-- EXERCISE --
Leaving the images out, output each entry below exactly.

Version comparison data
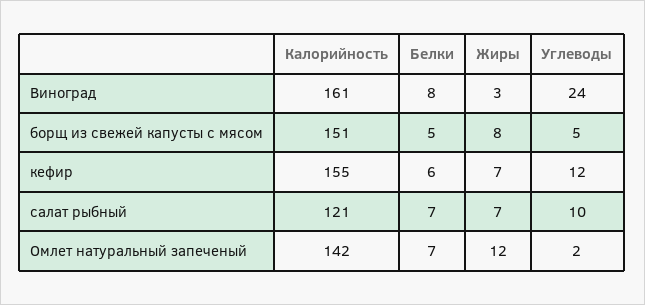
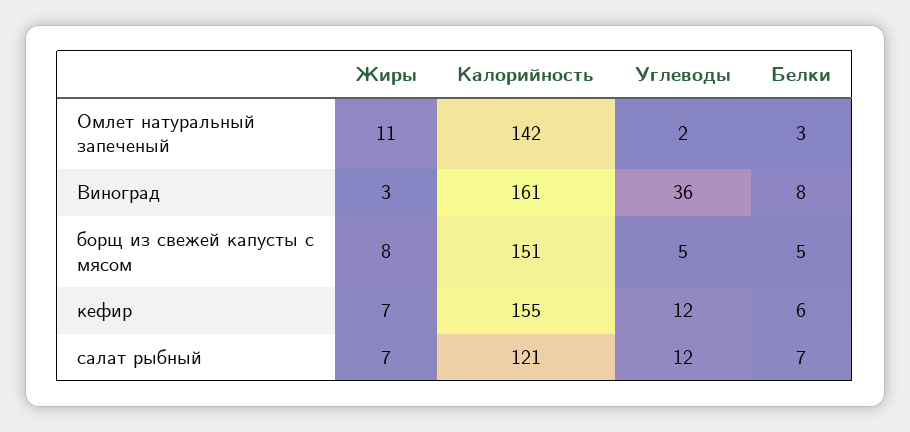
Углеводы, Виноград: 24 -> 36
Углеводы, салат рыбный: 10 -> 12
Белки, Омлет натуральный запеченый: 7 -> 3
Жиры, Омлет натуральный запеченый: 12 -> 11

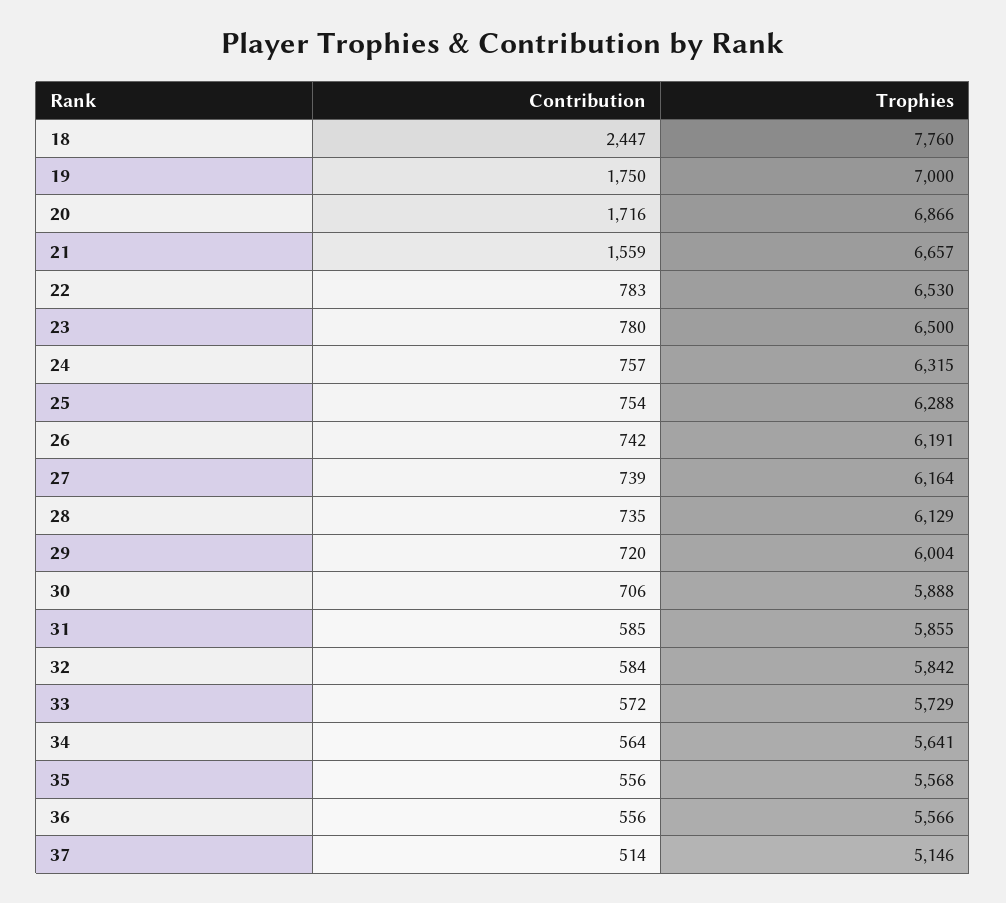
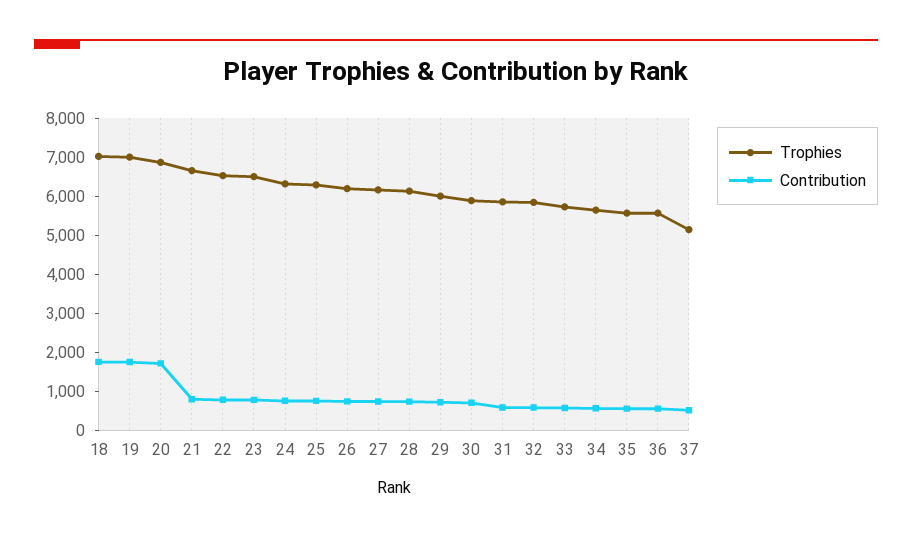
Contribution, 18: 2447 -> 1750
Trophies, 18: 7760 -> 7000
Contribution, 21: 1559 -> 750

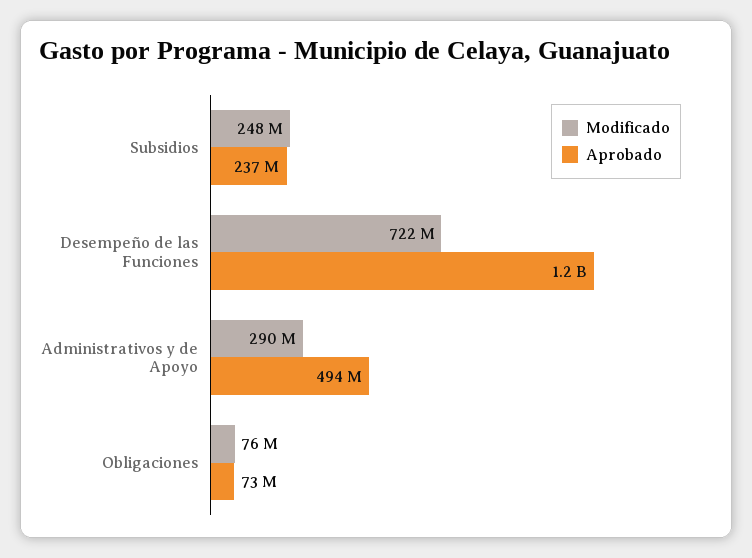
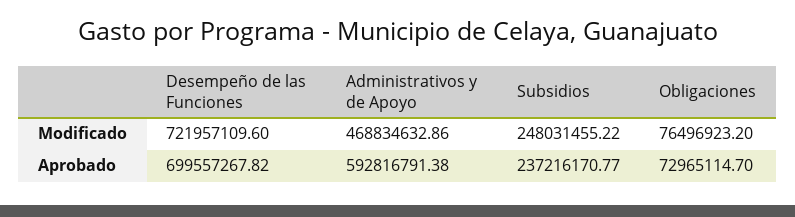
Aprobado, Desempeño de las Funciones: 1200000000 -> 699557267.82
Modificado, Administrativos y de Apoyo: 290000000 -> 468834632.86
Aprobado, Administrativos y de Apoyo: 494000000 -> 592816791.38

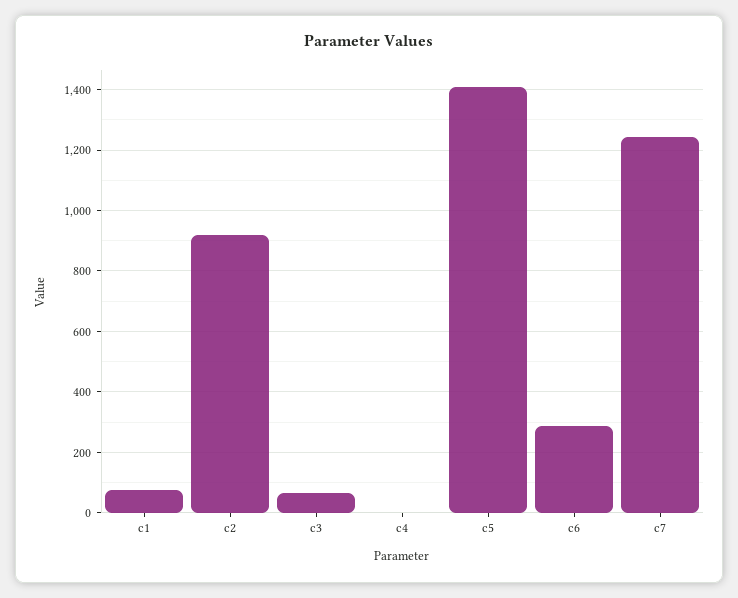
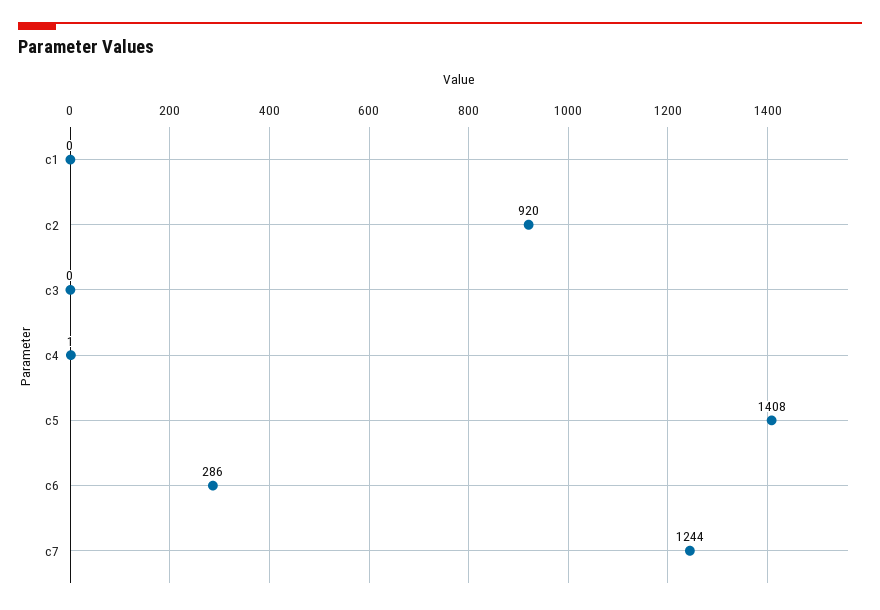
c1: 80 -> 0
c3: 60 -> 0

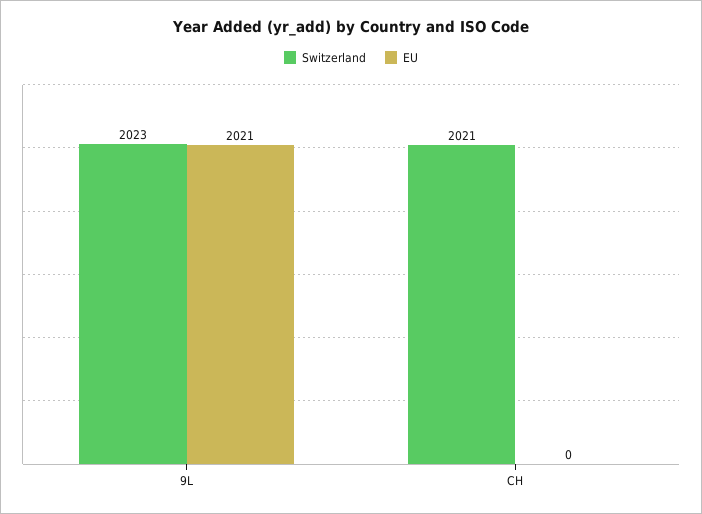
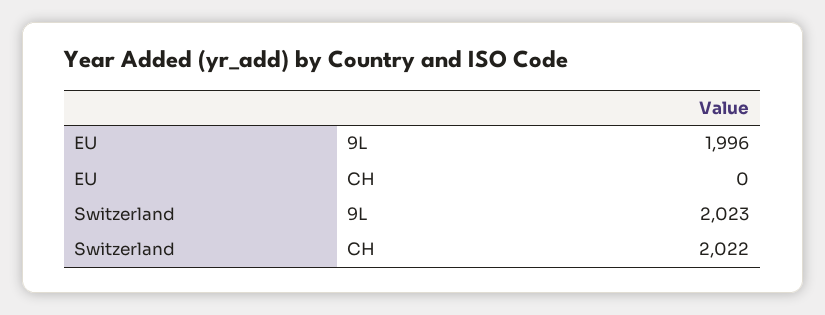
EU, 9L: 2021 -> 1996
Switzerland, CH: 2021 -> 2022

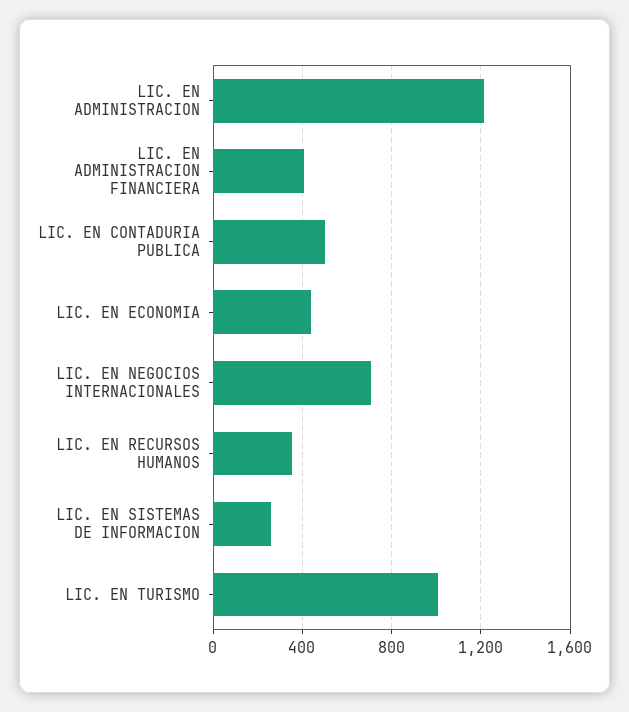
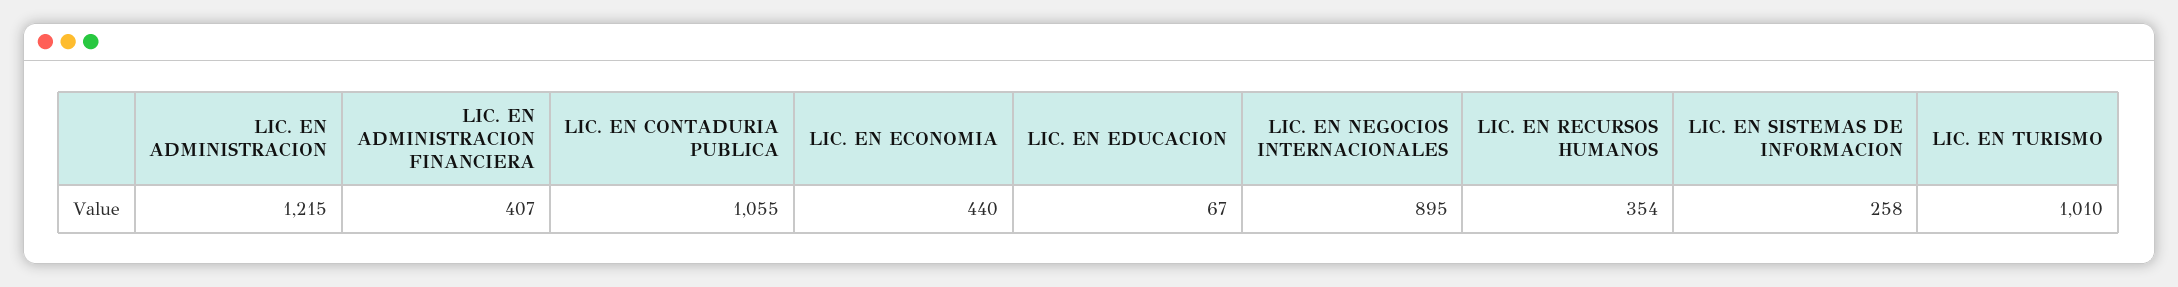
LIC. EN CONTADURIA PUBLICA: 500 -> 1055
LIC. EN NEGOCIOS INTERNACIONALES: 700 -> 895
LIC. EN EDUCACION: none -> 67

-- RESPONSE AREA --
Углеводы, Виноград: 24 -> 36
Углеводы, салат рыбный: 10 -> 12
Белки, Омлет натуральный запеченый: 7 -> 3
Жиры, Омлет натуральный запеченый: 12 -> 11

Contribution, 18: 2447 -> 1750
Trophies, 18: 7760 -> 7000
Contribution, 21: 1559 -> 750

Aprobado, Desempeño de las Funciones: 1200000000 -> 699557267.82
Modificado, Administrativos y de Apoyo: 290000000 -> 468834632.86
Aprobado, Administrativos y de Apoyo: 494000000 -> 592816791.38

c1: 80 -> 0
c3: 60 -> 0

EU, 9L: 2021 -> 1996
Switzerland, CH: 2021 -> 2022

LIC. EN CONTADURIA PUBLICA: 500 -> 1055
LIC. EN NEGOCIOS INTERNACIONALES: 700 -> 895
LIC. EN EDUCACION: none -> 67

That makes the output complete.